There are a number of things that you can do to facilitate the management of your loved one’s estate and to prevent identify theft or fraud. When you notify Social Security, for example, that takes care of stopping or changing Social Security benefits checks but also prevents someone else from fraudulently collecting your loved one’s Social Security benefits.
There may be many accounts that need to be closed or transferred, so it is helpful if the deceased left behind a list of accounts with contact info and account number.
If this has not been handled by the funeral director, make sure to notify Social Security of your loved one’s death. It is best to do this within 30 days of your loved one’s passing, because if they were receiving checks from Social Security, any amounts paid after their death must be repaid. Also, the surviving spouse may be eligible for increased personal benefits.
If you do not have a list of accounts or monthly bills to be paid, having your loved one’s mail forwarded to you may help you become aware of outstanding bills and accounts. If there is a mortgage bill, that is especially important. You can send the bills to the estate executor or administrator to make sure they are paid.
Contact utility companies to stop service or to transfer to someone else’s name.
If there is a will, the executor will choose an attorney to handle probate. If there is no will, a probate court will name an administrator to handle the estate inventory and other requirements of the probate court. If the deceased had a trust and assets were correctly transferred to that prior to their passing, the assets in the trust are not subject to probate.
Let the deceased’s insurance company (or their employer) know to end coverage, but make sure to keep any dependent coverage in place.
If your loved one had a life insurance policy, contact the insurance company to begin filing the necessary claim forms. They will require a certified death certificate to begin processing the claim.
If your loved one had other insurance policies, such as auto insurance, homeowner’s insurance, renter’s insurance, etc., contact each provider to cancel the policies. They may also require a copy of the death certificate.
If your loved one had financial advisers managing stock or other assets, contact them to determine account beneficiaries. Beneficiaries can usually get access to the account by filling out the appropriate forms and providing a copy of the death certificate.
Contact mortgage companies and banks to close accounts or transfer ownership. You will need to provide a copy of the death certificate if you do not have joint access to the accounts.

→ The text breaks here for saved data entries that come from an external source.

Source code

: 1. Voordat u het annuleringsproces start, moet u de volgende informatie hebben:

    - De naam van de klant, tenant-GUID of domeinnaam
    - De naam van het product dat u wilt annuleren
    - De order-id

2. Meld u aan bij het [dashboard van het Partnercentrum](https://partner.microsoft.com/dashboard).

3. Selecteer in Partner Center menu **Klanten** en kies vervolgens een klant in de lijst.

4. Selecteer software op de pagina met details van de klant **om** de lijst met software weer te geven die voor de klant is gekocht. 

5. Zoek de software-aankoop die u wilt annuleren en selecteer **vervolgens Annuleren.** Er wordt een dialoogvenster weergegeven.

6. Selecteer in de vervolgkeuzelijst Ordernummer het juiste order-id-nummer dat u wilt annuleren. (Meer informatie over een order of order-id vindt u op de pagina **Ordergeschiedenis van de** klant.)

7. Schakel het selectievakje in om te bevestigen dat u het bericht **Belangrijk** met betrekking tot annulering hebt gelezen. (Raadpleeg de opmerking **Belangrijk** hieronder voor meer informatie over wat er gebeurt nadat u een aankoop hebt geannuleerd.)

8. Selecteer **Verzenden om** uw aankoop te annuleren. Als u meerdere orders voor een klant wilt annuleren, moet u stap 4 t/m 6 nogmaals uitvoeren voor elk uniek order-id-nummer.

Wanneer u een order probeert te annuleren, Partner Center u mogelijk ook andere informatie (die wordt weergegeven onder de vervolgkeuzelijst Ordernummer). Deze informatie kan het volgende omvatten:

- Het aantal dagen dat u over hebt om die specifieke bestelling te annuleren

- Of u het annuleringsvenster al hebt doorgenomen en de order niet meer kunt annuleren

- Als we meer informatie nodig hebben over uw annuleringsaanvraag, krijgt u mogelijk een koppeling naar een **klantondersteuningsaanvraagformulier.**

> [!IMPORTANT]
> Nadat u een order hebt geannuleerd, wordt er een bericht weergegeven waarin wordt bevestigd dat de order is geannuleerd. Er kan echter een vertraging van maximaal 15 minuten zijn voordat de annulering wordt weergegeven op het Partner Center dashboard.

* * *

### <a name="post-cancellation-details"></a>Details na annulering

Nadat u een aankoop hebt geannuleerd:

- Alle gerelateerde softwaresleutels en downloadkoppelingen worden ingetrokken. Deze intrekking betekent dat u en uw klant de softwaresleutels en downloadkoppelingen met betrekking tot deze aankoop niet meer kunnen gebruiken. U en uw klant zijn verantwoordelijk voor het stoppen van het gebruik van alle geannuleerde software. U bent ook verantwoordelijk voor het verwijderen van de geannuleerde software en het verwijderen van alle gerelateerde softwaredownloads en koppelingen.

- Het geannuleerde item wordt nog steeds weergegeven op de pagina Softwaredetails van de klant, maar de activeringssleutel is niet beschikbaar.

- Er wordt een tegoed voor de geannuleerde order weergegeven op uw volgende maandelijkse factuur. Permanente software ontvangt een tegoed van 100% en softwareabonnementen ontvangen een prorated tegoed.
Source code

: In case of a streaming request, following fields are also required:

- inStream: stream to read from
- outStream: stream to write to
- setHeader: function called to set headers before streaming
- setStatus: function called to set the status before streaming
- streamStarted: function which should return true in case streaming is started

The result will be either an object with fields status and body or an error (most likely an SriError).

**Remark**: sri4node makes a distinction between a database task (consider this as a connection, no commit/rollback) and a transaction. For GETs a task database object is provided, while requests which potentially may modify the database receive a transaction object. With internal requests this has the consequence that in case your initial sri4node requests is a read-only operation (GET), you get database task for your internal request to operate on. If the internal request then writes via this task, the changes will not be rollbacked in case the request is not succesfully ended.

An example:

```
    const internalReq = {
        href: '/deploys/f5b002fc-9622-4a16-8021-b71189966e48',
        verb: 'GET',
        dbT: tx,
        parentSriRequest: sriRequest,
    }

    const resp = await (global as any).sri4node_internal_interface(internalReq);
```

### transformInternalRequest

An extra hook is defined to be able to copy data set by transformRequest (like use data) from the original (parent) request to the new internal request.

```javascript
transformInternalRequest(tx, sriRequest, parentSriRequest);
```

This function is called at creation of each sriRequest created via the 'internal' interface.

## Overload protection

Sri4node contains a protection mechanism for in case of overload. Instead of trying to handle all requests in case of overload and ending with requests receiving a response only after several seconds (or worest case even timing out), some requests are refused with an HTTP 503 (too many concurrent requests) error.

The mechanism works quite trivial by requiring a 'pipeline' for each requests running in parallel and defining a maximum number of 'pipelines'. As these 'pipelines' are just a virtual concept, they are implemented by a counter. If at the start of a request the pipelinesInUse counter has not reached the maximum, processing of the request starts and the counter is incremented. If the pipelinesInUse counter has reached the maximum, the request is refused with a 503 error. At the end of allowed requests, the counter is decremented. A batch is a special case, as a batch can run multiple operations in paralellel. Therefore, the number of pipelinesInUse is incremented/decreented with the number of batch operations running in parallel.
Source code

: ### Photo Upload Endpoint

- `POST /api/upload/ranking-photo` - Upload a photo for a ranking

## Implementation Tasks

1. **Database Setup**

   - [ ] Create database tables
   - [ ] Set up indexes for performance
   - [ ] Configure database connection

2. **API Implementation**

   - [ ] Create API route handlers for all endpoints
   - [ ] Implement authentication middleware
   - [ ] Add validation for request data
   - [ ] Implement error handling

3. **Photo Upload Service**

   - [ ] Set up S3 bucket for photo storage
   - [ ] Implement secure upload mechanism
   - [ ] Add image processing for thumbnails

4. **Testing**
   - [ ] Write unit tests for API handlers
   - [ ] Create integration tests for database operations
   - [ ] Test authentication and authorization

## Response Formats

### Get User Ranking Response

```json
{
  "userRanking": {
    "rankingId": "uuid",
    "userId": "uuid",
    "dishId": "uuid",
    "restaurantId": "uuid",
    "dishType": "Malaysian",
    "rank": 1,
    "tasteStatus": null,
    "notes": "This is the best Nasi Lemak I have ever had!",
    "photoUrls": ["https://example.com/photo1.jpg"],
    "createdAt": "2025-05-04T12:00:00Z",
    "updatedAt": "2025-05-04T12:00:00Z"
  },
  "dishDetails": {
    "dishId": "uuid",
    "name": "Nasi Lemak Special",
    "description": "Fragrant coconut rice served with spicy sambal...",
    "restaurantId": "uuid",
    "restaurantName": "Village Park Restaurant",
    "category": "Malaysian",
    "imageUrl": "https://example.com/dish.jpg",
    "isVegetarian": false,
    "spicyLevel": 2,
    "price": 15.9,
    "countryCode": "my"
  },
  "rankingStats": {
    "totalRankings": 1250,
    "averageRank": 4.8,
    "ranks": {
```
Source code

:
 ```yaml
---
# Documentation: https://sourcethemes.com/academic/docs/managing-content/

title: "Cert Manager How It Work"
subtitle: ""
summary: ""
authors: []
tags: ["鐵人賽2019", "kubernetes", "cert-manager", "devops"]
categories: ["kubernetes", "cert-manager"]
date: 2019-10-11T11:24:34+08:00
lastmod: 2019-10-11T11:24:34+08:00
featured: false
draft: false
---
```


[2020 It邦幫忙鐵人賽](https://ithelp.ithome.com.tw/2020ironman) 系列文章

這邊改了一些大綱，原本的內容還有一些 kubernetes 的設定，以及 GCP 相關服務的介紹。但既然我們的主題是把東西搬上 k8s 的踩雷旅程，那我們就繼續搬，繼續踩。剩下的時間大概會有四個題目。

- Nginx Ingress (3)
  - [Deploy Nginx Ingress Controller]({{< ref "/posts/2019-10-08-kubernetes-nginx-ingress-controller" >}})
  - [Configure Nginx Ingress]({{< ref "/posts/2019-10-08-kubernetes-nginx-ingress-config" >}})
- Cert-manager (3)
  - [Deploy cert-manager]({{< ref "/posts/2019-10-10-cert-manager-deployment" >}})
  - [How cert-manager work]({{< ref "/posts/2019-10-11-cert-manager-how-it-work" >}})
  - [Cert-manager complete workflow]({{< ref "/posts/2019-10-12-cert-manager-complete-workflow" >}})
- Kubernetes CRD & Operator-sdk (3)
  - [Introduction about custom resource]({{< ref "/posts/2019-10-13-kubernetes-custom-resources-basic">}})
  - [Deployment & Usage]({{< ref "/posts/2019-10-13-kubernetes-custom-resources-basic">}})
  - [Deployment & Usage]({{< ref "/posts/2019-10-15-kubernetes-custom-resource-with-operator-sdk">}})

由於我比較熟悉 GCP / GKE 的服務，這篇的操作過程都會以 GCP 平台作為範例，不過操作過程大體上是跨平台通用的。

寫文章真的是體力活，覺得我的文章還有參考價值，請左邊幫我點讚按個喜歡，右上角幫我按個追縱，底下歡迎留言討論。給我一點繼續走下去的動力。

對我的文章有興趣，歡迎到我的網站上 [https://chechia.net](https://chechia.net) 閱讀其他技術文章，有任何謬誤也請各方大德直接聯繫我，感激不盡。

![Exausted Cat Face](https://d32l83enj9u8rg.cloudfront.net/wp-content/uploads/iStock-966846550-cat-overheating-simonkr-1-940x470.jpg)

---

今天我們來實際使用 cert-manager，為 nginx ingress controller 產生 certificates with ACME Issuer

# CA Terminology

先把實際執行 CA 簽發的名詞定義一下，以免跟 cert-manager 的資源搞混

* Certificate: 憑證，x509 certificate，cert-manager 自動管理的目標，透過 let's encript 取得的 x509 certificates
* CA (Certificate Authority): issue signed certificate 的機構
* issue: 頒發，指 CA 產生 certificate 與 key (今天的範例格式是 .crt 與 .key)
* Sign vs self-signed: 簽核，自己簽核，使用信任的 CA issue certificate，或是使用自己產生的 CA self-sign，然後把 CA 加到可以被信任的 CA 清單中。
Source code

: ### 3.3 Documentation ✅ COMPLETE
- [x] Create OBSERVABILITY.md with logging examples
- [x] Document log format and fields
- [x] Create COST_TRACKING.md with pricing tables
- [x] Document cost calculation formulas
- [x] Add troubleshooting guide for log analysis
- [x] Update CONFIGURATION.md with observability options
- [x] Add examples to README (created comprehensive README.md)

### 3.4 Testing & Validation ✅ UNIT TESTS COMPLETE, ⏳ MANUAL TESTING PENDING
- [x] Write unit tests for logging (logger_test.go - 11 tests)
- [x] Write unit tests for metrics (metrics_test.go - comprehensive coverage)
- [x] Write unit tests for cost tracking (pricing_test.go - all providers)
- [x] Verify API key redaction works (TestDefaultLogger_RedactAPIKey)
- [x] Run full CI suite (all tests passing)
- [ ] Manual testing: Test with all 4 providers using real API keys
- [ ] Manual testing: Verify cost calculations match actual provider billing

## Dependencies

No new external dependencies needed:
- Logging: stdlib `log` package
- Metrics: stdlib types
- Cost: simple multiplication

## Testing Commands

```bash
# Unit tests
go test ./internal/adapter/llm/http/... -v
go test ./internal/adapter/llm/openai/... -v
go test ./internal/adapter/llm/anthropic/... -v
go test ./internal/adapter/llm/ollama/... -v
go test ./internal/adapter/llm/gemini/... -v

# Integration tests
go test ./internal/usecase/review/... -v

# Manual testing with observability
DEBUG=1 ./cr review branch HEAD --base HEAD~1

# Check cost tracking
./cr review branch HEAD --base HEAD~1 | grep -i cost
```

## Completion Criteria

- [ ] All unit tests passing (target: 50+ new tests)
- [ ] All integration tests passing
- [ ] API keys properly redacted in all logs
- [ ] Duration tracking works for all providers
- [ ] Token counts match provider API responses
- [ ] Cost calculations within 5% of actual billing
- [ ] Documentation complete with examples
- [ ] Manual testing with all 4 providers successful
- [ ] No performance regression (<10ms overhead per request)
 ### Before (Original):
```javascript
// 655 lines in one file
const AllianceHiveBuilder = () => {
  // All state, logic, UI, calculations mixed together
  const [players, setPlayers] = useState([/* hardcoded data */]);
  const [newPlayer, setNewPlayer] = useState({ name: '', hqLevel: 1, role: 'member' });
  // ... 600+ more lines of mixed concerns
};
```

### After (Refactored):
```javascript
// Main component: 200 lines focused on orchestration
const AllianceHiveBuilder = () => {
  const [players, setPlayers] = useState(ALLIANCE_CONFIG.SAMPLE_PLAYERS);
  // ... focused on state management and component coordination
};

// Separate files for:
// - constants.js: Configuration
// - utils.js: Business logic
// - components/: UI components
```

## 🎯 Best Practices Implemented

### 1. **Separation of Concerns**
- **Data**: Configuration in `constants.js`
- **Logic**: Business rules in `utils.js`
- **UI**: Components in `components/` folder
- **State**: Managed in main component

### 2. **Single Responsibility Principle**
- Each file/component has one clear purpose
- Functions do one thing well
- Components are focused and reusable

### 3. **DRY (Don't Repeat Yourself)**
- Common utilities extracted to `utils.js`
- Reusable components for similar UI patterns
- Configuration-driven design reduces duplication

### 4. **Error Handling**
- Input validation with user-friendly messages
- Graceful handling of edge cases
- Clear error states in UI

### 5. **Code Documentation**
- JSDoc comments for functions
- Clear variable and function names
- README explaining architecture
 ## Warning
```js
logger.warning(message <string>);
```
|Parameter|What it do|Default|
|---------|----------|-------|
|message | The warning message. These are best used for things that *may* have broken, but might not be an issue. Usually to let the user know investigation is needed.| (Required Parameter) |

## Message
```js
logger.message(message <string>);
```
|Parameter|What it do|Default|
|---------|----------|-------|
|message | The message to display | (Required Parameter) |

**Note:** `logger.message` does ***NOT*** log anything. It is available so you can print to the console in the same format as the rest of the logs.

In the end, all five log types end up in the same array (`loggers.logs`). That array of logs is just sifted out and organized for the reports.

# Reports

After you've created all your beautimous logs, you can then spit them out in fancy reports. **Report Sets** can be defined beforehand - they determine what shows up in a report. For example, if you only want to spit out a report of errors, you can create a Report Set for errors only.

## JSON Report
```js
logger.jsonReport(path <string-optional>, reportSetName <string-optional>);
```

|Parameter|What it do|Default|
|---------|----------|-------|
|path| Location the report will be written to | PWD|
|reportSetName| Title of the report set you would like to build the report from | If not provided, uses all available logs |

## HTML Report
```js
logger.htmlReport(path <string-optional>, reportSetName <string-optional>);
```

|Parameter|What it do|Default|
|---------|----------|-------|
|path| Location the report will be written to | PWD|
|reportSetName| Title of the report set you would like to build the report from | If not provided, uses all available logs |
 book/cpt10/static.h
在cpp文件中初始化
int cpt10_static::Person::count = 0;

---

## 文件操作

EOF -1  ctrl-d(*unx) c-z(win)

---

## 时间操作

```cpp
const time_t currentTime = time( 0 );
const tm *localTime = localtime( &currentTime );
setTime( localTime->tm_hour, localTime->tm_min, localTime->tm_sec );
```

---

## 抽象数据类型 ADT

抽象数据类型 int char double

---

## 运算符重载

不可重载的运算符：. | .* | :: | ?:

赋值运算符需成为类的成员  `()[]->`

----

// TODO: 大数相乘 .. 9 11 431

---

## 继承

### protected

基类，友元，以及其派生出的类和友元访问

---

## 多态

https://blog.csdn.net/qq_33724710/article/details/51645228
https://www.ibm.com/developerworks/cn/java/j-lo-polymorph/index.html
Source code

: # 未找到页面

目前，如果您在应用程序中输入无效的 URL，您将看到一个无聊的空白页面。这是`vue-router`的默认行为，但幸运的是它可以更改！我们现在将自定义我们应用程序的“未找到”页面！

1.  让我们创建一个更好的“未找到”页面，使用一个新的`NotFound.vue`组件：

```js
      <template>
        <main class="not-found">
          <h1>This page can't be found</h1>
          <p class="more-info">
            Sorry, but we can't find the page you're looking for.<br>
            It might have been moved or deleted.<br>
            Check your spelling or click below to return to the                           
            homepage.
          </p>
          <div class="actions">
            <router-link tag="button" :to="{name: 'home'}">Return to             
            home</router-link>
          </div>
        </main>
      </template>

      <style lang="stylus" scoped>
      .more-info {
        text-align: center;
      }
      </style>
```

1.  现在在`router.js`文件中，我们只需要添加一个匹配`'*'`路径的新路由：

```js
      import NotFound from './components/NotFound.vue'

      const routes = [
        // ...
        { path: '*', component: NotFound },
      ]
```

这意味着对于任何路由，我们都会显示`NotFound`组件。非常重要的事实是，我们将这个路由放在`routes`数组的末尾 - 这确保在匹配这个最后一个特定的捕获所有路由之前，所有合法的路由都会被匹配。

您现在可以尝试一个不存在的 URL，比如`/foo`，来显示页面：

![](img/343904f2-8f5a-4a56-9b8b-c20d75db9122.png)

Contact credit card companies to close any accounts that your loved one had. If there are any cards with outstanding debt, make sure you notify the estate administrator.
Send a photocopy of the deceased’s death certificate to each of the three credit bureaus to help prevent identity theft.
PO Box 105139, Atlanta, GA 30348
PO Box 4500, Allen, TX 75013
PO Box 2000, Chester, PA 19022
You can cancel your loved one’s driver’s license by providing a copy of the death certificate to your local department of motor vehicles. Having their name removed from DMV records can help prevent identity theft.
If you do not have plans to access your loved one’s email and other online accounts, contact administrators to close the accounts. Some providers may require a copy of the death certificate or other identity verification.
Let your local election board know that the deceased should be removed from their records. Although using voter fraud using the name of deceased individuals is uncommon, it could happen.
A tax return may need to be filed for your loved one and for their estate. Contact a tax preparer to help you take care of the necessary taxes.
There’s a LOT to do, which is why it is often recommended to name non-family members as an executor of the will and trustee of the trust if they have one. This leaves family members free to grieve while someone handles the other difficult aspects. Having a well-structured will, as well as a trust if you want to get really granular, can help to streamline this process greatly.